This study investigates the statistical mechanisms underlying cross-task generalization in meta-learning. We propose a latent subspace-based modeling framework that characterizes the distribution of task-specific predictors within a low-dimensional shared subspace and introduces a computable task diversity metric to quantify inter-task heterogeneity. Theoretically, we derive that prediction accuracy depends on both the alignment ratio of predictor variance onto the shared subspace and the estimation error of the subspace itself; extensive simulations confirm the robustness of this relationship. Our key contributions are threefold: (i) the first unified modeling of task diversity and subspace alignment within a single statistical framework; (ii) establishment of an interpretable theoretical link between predictive performance and subspace-level statistical properties; and (iii) provision of novel statistical foundations and diagnostic tools for analyzing meta-learning efficacy.

Meta-learning has emerged as a powerful paradigm for leveraging information across related tasks to improve predictive performance on new tasks.
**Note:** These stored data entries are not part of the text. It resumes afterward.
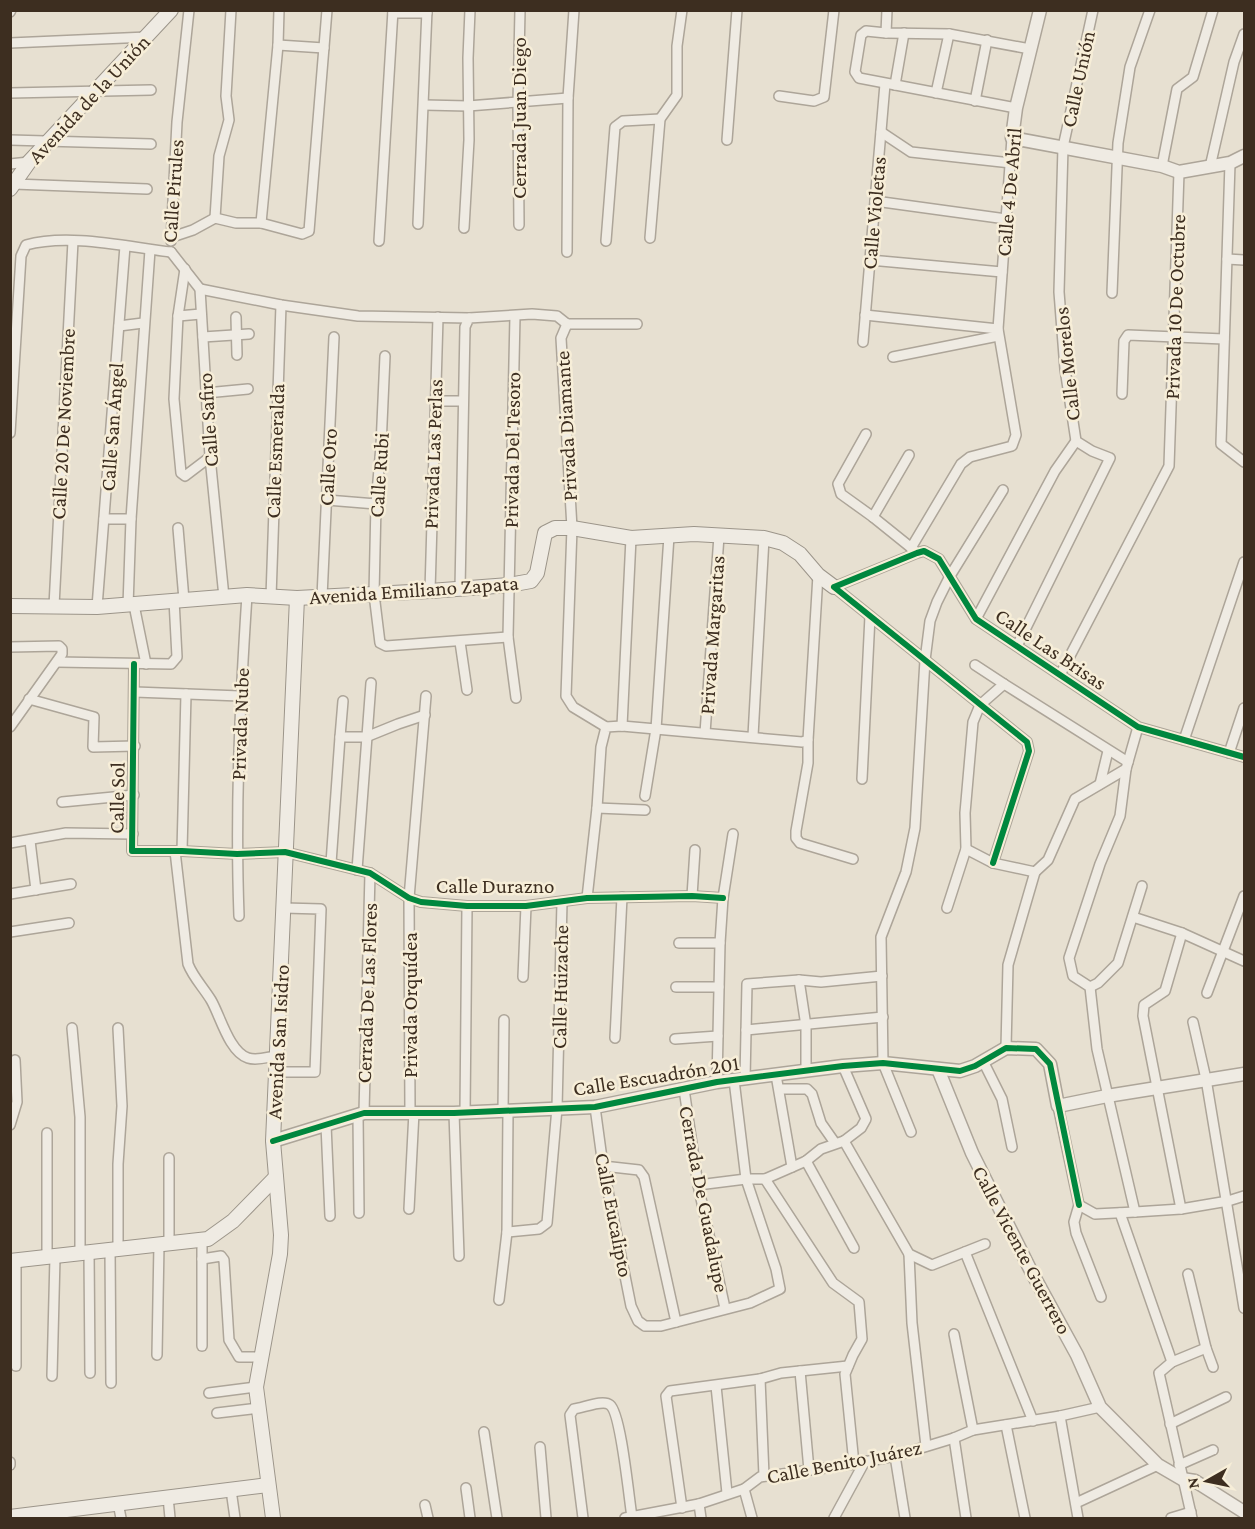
<svg xmlns="http://www.w3.org/2000/svg" width="1255" height="1529" viewBox="0 0 1255 1529" font-family="'Crimson Pro',serif">
	<style>
		.lines { fill: none; stroke-linecap: round; stroke-linejoin: round }
		.minor-casing { stroke: #ada599; stroke-width: 12 }
		.tertiary-casing { stroke: #ada599; stroke-width: 15 }
		.secondary-casing { stroke: #9c958a; stroke-width: 16 }
		.minor { stroke: #efebe3; stroke-width: 9 }
		.tertiary { stroke: #efebe3; stroke-width: 12 }
		.secondary { stroke: #efebe3; stroke-width: 14 }
		.cycleway-casing { stroke: #f7eed8; stroke-width: 10 }
		.cycleway { stroke: #00873e; stroke-width: 6 }
		.labels { text-anchor: middle; stroke-width: 5; stroke-linejoin: round; paint-order: stroke }
		.street-label { font-size: 21px; fill: #3d2e20; stroke: #f7eed8 }
	</style>
	<rect width="100%" height="100%" fill="#e7e0d1"/>
	<g class="lines">
		<g class="minor-casing">
			<g id="minor">
				<path d="M10 12 11 10"/>
				<path d="M393 13H427"/>
				<path d="M886 33 887 10"/>
				<path d="M10 43 147 37"/>
				<path d="M278 45 324 48"/>
				<path d="M895 85 904 33"/>
				<path d="M10 93 151 90"/>
				<path d="M936 93 949 34"/>
				<path d="M779 96 814 101 824 97 834 10"/>
				<path d="M975 101 987 40"/>
				<path d="M424 105 468 106 568 98"/>
				<path d="M1016 108 859 78 855 72 861 35 866 31 886 33 949 34 1030 49"/>
				<path d="M881 132 911 152 1011 163"/>
				<path d="M10 140 151 144"/>
				<path d="M727 140 737 10"/>
				<path d="M1230 163 1221 444 1244 462"/>
				<path d="M10 164 29 162"/>
				<path d="M1162 166 1177 89 1193 77 1213 10"/>
				<path d="M1210 167 1234 62 1244 34"/>
				<path d="M14 184 147 189"/>
				<path d="M875 201 1006 219"/>
				<path d="M215 218 219 156 229 120 226 96 231 10"/>
				<path d="M261 223 278 45 279 10"/>
				<path d="M418 224 427 10"/>
				<path d="M519 225 518 103 520 10"/>
				<path d="M464 228 469 140 468 58 470 10"/>
				<path d="M172 237 193 230 215 218 236 223H261L302 234 309 231 327 10"/>
				<path d="M650 238 660 119 677 95V46L682 10"/>
				<path d="M171 241 177 122 189 10"/>
				<path d="M379 241 393 10"/>
				<path d="M606 241 615 127 623 121 660 119"/>
				<path d="M171 252 200 289 210 457 224 597"/>
				<path d="M567 252 568 98 574 10"/>
				<path d="M1227 259 1244 260"/>
				<path d="M870 260 1002 272"/>
				<path d="M185 269 178 316 174 399 181 473 185 476 210 457"/>
				<path d="M200 289 281 305 358 316 469 318"/>
				<path d="M1112 293 1118 143 1130 67 1150 10"/>
				<path d="M865 315 998 329"/>
				<path d="M178 316 201 314"/>
				<path d="M515 316 508 637 516 698"/>
				<path d="M236 317 237 355"/>
				<path d="M567 324 561 338 572 528 566 696 573 707 606 727"/>
				<path d="M567 324H637"/>
				<path d="M119 326 143 323"/>
				<path d="M203 337 249 334"/>
				<path d="M863 342 885 84"/>
				<path d="M385 356 381 446 376 504 374 594 380 643 386 646 508 637"/>
				<path d="M893 357 998 336"/>
				<path d="M206 393 248 389"/>
				<path d="M1122 394 1124 341 1128 335 1224 339"/>
				<path d="M435 401H462"/>
				<path d="M10 433 21 256 26 245C69 233 127 247 171 252"/>
				<path d="M866 434 838 484 841 494 873 517 914 550"/>
				<path d="M327 500 376 504"/>
				<path d="M873 517 909 455"/>
				<path d="M104 519H131"/>
				<path d="M178 528 184 600"/>
				<path d="M911 548 961 464 970 457 1012 446 1016 435 998 329 1012 138"/>
				<path d="M460 589 465 327 469 318 532 314 557 316 567 324"/>
				<path d="M430 591 438 317"/>
				<path d="M271 597 281 305"/>
				<path d="M322 597 334 337"/>
				<path d="M134 605 146 664"/>
				<path d="M54 606 73 241"/>
				<path d="M128 606 131 519 150 250"/>
				<path d="M97 607 125 246"/>
				<path d="M976 619 1055 471 1076 441"/>
				<path d="M460 642 467 690"/>
				<path d="M1017 646 1110 458 1092 451 1076 441 1065 369 1059 292 1063 147 1093 10"/>
				<path d="M10 647 59 646 62 649V654L10 727"/>
				<path d="M57 662 171 664 177 657 174 600"/>
				<path d="M134 664 132 851H182L237 854 285 852 370 873 409 898 421 902 467 906H526L587 898 692 896 723 898"/>
				<path d="M975 665 1004 684"/>
				<path d="M1060 675 1169 466 1179 172"/>
				<path d="M135 692 240 696"/>
				<path d="M29 699 94 717 93 747 135 746"/>
				<path d="M622 726 631 538"/>
				<path d="M705 733 719 536"/>
				<path d="M753 736 764 538"/>
				<path d="M340 737 343 701"/>
				<path d="M808 740V763L796 831V838L800 843 853 859"/>
				<path d="M1184 740 1244 562"/>
				<path d="M1229 753 1244 708"/>
				<path d="M1126 769 1120 816 1100 864 1069 958 1073 976 1090 987 1097 1049 1135 1212"/>
				<path d="M862 779 870 616"/>
				<path d="M1100 784 1108 751"/>
				<path d="M645 796 656 729 669 536"/>
				<path d="M62 802 134 795"/>
				<path d="M597 808 645 810"/>
				<path d="M30 841 36 890"/>
				<path d="M10 843 66 833 133 834"/>
				<path d="M966 849 993 863 1035 872"/>
				<path d="M175 851 188 964C193 977 203 987 211 1000 220 1015 229 1052 248 1058 257 1061 268 1057 276 1056"/>
				<path d="M182 851 186 694"/>
				<path d="M331 863 340 737H366L398 724 425 715"/>
				<path d="M993 863 1029 751 1027 742 834 587 917 553 924 551 939 559 976 619 1138 727 1244 757"/>
				<path d="M357 870 371 683"/>
				<path d="M1035 872 1048 860 1075 799 1126 769 1138 727"/>
				<path d="M10 894 71 884"/>
				<path d="M692 896 695 850"/>
				<path d="M587 898 597 808 601 747 606 727 622 726 802 742 808 740 818 575"/>
				<path d="M947 908 966 849 965 813 973 722 980 705 1004 684 1128 762"/>
				<path d="M239 916C235 809 240 702 247 595"/>
				<path d="M1133 917 1182 933 1244 961"/>
				<path d="M10 932 69 923"/>
				<path d="M679 943H720"/>
				<path d="M523 977 526 906"/>
				<path d="M799 980 806 1026V1071"/>
				<path d="M676 987H719"/>
				<path d="M1090 987 1098 983 1118 963 1142 886"/>
				<path d="M1207 993 1244 896"/>
				<path d="M1193 1022 1206 1079 1244 1308"/>
				<path d="M72 1028 80 1117V1254"/>
				<path d="M746 1030 883 1017"/>
				<path d="M615 1038 622 897"/>
				<path d="M675 1039 718 1036"/>
				<path d="M1006 1048 1008 965 1035 872"/>
				<path d="M983 1061 1002 1099 1012 1147"/>
				<path d="M843 1066 866 1119 861 1128 844 1141"/>
				<path d="M276 1072H315L321 909 284 908"/>
				<path d="M776 1075 792 1167"/>
				<path d="M745 1079 747 984 799 980 821 982 882 976"/>
				<path d="M717 1082 720 943 723 898 733 834"/>
				<path d="M684 1089 698 1185 725 1308"/>
				<path d="M780 1089H807L812 1094 821 1123 835 1143"/>
				<path d="M1058 1106 1079 1205"/>
				<path d="M595 1107 603 1166 631 1306 638 1321 645 1326H661L750 1303 780 1289 776 1269 746 1179 734 1080"/>
				<path d="M410 1112 409 898 426 696"/>
				<path d="M503 1112 504 1020"/>
				<path d="M364 1113 370 873"/>
				<path d="M454 1113 459 1256"/>
				<path d="M465 1113 467 906"/>
				<path d="M358 1115 359 1213"/>
				<path d="M10 1125 17 1102 15 1060"/>
				<path d="M326 1125 330 1216"/>
				<path d="M911 1132 883 1063 881 937 906 872 915 828 925 660 930 621 937 602 950 576 1003 490"/>
				<path d="M169 1158V1244"/>
				<path d="M806 1161 854 1248"/>
				<path d="M603 1166 639 1170 644 1177 676 1322"/>
				<path d="M765 1179 833 1283 859 1302 862 1339 853 1355 845 1374 854 1464"/>
				<path d="M698 1185 746 1179H765L806 1161 821 1149 844 1141 909 1254 932 1265 985 1244"/>
				<path d="M1079 1205 1095 1214 1135 1212 1181 1209 1228 1201 1244 1196"/>
				<path d="M1079 1205 1074 1222 1076 1233 1101 1297"/>
				<path d="M409 1209 414 1112"/>
				<path d="M1181 1209 1143 1016 1144 1005 1165 991 1182 933"/>
				<path d="M1120 1213 1172 1362"/>
				<path d="M507 1232 539 1229 547 1223 557 1108 562 902"/>
				<path d="M202 1240V1346"/>
				<path d="M118 1248V1164L122 1106 118 1028"/>
				<path d="M110 1249 111 1383"/>
				<path d="M89 1252 90 1373"/>
				<path d="M965 1252 1033 1421"/>
				<path d="M909 1254 912 1323 926 1446"/>
				<path d="M47 1258V1133"/>
				<path d="M202 1259 221 1256 224 1260 229 1340 239 1357H262"/>
				<path d="M16 1261V1366"/>
				<path d="M1188 1274 1206 1348 1213 1367"/>
				<path d="M499 1300 507 1232 508 1111"/>
				<path d="M954 1334 973 1430"/>
				<path d="M157 1355 159 1244"/>
				<path d="M800 1371 809 1470"/>
				<path d="M52 1376 55 1257"/>
				<path d="M760 1379 764 1476"/>
				<path d="M716 1386 727 1493"/>
				<path d="M209 1393 256 1387"/>
				<path d="M217 1413 259 1408"/>
				<path d="M1060 1416 1078 1518"/>
				<path d="M1170 1424 1226 1397"/>
				<path d="M1006 1425 1025 1518"/>
				<path d="M484 1432 497 1518"/>
				<path d="M954 1438 966 1518"/>
				<path d="M540 1447 546 1518"/>
				<path d="M895 1456 905 1518"/>
				<path d="M10 1462V1465"/>
				<path d="M1179 1465 1213 1450"/>
				<path d="M466 1488 470 1518"/>
				<path d="M744 1489 752 1518"/>
				<path d="M231 1490 235 1518"/>
				<path d="M168 1497 170 1518"/>
				<path d="M118 1503 121 1518"/>
				<path d="M1076 1503 1158 1465"/>
				<path d="M699 1504 701 1518"/>
				<path d="M425 1505 428 1518"/>
				<path d="M682 1508 666 1396 670 1391 760 1379 781 1373 848 1366"/>
				<path d="M583 1518 570 1415 574 1409C583 1408 603 1399 610 1405 621 1413 629 1499 632 1517"/>
				<path d="M625 1518 699 1504 744 1489 760 1477 854 1464 895 1456 954 1438 973 1430 1060 1416 1100 1407"/>
				<path d="M834 1518 865 1461"/>
				<path d="M1171 1518 1191 1512"/>
				<path d="M1192 1518 1159 1373 1172 1362 1206 1348"/>
			</g>
		</g>
		<g class="tertiary-casing">
			<g id="tertiary">
				<path d="M1040 10 1016 108 1012 138 1162 166 1179 172 1230 163 1244 156"/>
				<path d="M938 1069 972 1153 1031 1271 1077 1355 1100 1407 1158 1465 1182 1479 1195 1481 1244 1512"/>
				<path d="M273 1141 364 1113H454L595 1107 717 1082 843 1066 883 1063 960 1071 975 1066 1006 1048 1036 1049 1050 1064 1058 1106 1107 1096 1244 1074"/>
			</g>
		</g>
		<g class="secondary-casing">
			<g id="secondary">
				<path d="M10 189 29 162 171 10"/>
				<path d="M10 606 97 607 247 595 297 598 430 591 509 585 531 581 537 573 545 533 555 528H572L631 538 694 534 764 538 783 543 800 554 818 575 834 587"/>
				<path d="M10 1261 208 1239 233 1221 276 1177"/>
				<path d="M10 1517 268 1485"/>
				<path d="M273 1518 256 1387 280 1254 281 1235 273 1141 297 598"/>
			</g>
		</g>
		<use href="#minor" class="minor"/>
		<use href="#tertiary" class="tertiary"/>
		<use href="#secondary" class="secondary"/>
		<g class="cycleway-casing">
			<g id="cycleway">
				<path d="M134 664 132 851H182L237 854 285 852 370 873 409 898 421 902 467 906H526L587 898 692 896 723 898"/>
				<path d="M993 863 1029 751 1027 742 834 587 917 553 924 551 939 559 976 619 1138 727 1244 757"/>
				<path d="M273 1141 364 1113H454L595 1107 717 1082 843 1066 883 1063 960 1071 975 1066 1006 1048 1036 1049 1050 1064 1079 1205"/>
			</g>
		</g>
		<use href="#cycleway" class="cycleway"/>
	</g>
	<g class="labels">
		<g class="street-label">
			<text transform="translate(1078 79) rotate(-78)" y="7">Calle Unión</text>
			<text transform="translate(89 99) rotate(-47)" y="7">Avenida de la Unión</text>
			<text transform="translate(519 118) rotate(-90)" y="7">Cerrada Juan Diego</text>
			<text transform="translate(173 191) rotate(-86)" y="7">Calle Pirules</text>
			<text transform="translate(1009 192) rotate(-85)" y="7">Calle 4 De Abril</text>
			<text transform="translate(874 213) rotate(-85)" y="7">Calle Violetas</text>
			<text transform="translate(1175 307) rotate(-88)" y="7">Privada 10 De Octubre</text>
			<text transform="translate(1067 364) rotate(-96)" y="7">Calle Morelos</text>
			<text transform="translate(208 420) rotate(-94)" y="7">Calle Safiro</text>
			<text transform="translate(63 424) rotate(-87)" y="7">Calle 20 De Noviembre</text>
			<text transform="translate(566 426) rotate(-93)" y="7">Privada Diamante</text>
			<text transform="translate(112 427) rotate(-86)" y="7">Calle San Ángel</text>
			<text transform="translate(512 450) rotate(-89)" y="7">Privada Del Tesoro</text>
			<text transform="translate(275 451) rotate(-88)" y="7">Calle Esmeralda</text>
			<text transform="translate(433 454) rotate(-88)" y="7">Privada Las Perlas</text>
			<text transform="translate(328 467) rotate(-87)" y="7">Calle Oro</text>
			<text transform="translate(379 475) rotate(-86)" y="7">Calle Rubi</text>
			<text transform="translate(414 590) rotate(-4)" y="7">Avenida Emiliano Zapata</text>
			<text transform="translate(712 635) rotate(-86)" y="7">Privada Margaritas</text>
			<text transform="translate(1051 649) rotate(34)" y="7">Calle Las Brisas</text>
			<text transform="translate(240 724) rotate(-88)" y="7">Privada Nube</text>
			<text transform="translate(117 798) rotate(-89)" y="7">Calle Sol</text>
			<text x="495" y="893">Calle Durazno</text>
			<text transform="translate(560 987) rotate(-89)" y="7">Calle Huizache</text>
			<text transform="translate(367 993) rotate(-88)" y="7">Cerrada De Las Flores</text>
			<text transform="translate(410 1005) rotate(-90)" y="7">Privada Orquídea</text>
			<text transform="translate(278 1042) rotate(-87)" y="7">Avenida San Isidro</text>
			<text transform="translate(656 1076) rotate(-9)" y="7">Calle Escuadrón 201</text>
			<text transform="translate(704 1199) rotate(79)" y="7">Cerrada De Guadalupe</text>
			<text transform="translate(614 1215) rotate(79)" y="7">Calle Eucalipto</text>
			<text transform="translate(1022 1250) rotate(62)" y="7">Calle Vicente Guerrero</text>
			<text transform="translate(844 1462) rotate(-11)" y="7">Calle Benito Juárez</text>
		</g>
	</g>
	<rect width="1255" height="1529" fill="none" stroke="#3d2e20" stroke-width="24"/>
	<g transform="translate(1207 1481) rotate(261)" stroke="#f7eed8" stroke-width="4.5" paint-order="stroke">
	<path d="M0-4.5L10 22L0 15L-10 22Z" fill="#3d2e20"/>
	<text y="-9" font-size="16" font-weight="bold" text-anchor="middle" fill="#3d2e20">N</text>
	</g>
</svg>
In this paper, we propose a statistical framework for analyzing meta-learning through the lens of predictor subspace characterization and quantification of task diversity. Specifically, we model the shared structure across tasks using a latent subspace and introduce a measure of diversity that captures heterogeneity across task-specific predictors. We provide both simulation-based and theoretical evidence indicating that achieving the desired prediction accuracy in meta-learning depends on the proportion of predictor variance aligned with the shared subspace, as well as on the accuracy of subspace estimation.